■ Directive: Pull out every line of the entries below that contains the string "Trending", and treat the match as case-sensitive.

■ Data shown:
"""

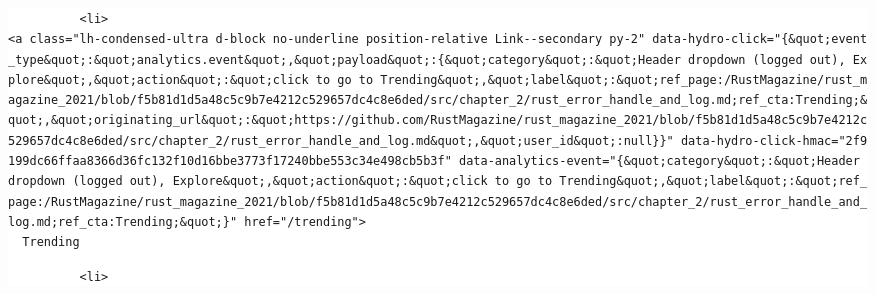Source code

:               <li>
    <a class="lh-condensed-ultra d-block no-underline position-relative Link--secondary py-2" data-hydro-click="{&quot;event_type&quot;:&quot;analytics.event&quot;,&quot;payload&quot;:{&quot;category&quot;:&quot;Header dropdown (logged out), Explore&quot;,&quot;action&quot;:&quot;click to go to Trending&quot;,&quot;label&quot;:&quot;ref_page:/RustMagazine/rust_magazine_2021/blob/f5b81d1d5a48c5c9b7e4212c529657dc4c8e6ded/src/chapter_2/rust_error_handle_and_log.md;ref_cta:Trending;&quot;,&quot;originating_url&quot;:&quot;https://github.com/RustMagazine/rust_magazine_2021/blob/f5b81d1d5a48c5c9b7e4212c529657dc4c8e6ded/src/chapter_2/rust_error_handle_and_log.md&quot;,&quot;user_id&quot;:null}}" data-hydro-click-hmac="2f9199dc66ffaa8366d36fc132f10d16bbe3773f17240bbe553c34e498cb5b3f" data-analytics-event="{&quot;category&quot;:&quot;Header dropdown (logged out), Explore&quot;,&quot;action&quot;:&quot;click to go to Trending&quot;,&quot;label&quot;:&quot;ref_page:/RustMagazine/rust_magazine_2021/blob/f5b81d1d5a48c5c9b7e4212c529657dc4c8e6ded/src/chapter_2/rust_error_handle_and_log.md;ref_cta:Trending;&quot;}" href="/trending">
      Trending
</a>  </li>

              <li>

"""

■ Task answer:
    <a class="lh-condensed-ultra d-block no-underline position-relative Link--secondary py-2" data-hydro-click="{&quot;event_type&quot;:&quot;analytics.event&quot;,&quot;payload&quot;:{&quot;category&quot;:&quot;Header dropdown (logged out), Explore&quot;,&quot;action&quot;:&quot;click to go to Trending&quot;,&quot;label&quot;:&quot;ref_page:/RustMagazine/rust_magazine_2021/blob/f5b81d1d5a48c5c9b7e4212c529657dc4c8e6ded/src/chapter_2/rust_error_handle_and_log.md;ref_cta:Trending;&quot;,&quot;originating_url&quot;:&quot;https://github.com/RustMagazine/rust_magazine_2021/blob/f5b81d1d5a48c5c9b7e4212c529657dc4c8e6ded/src/chapter_2/rust_error_handle_and_log.md&quot;,&quot;user_id&quot;:null}}" data-hydro-click-hmac="2f9199dc66ffaa8366d36fc132f10d16bbe3773f17240bbe553c34e498cb5b3f" data-analytics-event="{&quot;category&quot;:&quot;Header dropdown (logged out), Explore&quot;,&quot;action&quot;:&quot;click to go to Trending&quot;,&quot;label&quot;:&quot;ref_page:/RustMagazine/rust_magazine_2021/blob/f5b81d1d5a48c5c9b7e4212c529657dc4c8e6ded/src/chapter_2/rust_error_handle_and_log.md;ref_cta:Trending;&quot;}" href="/trending">
      Trending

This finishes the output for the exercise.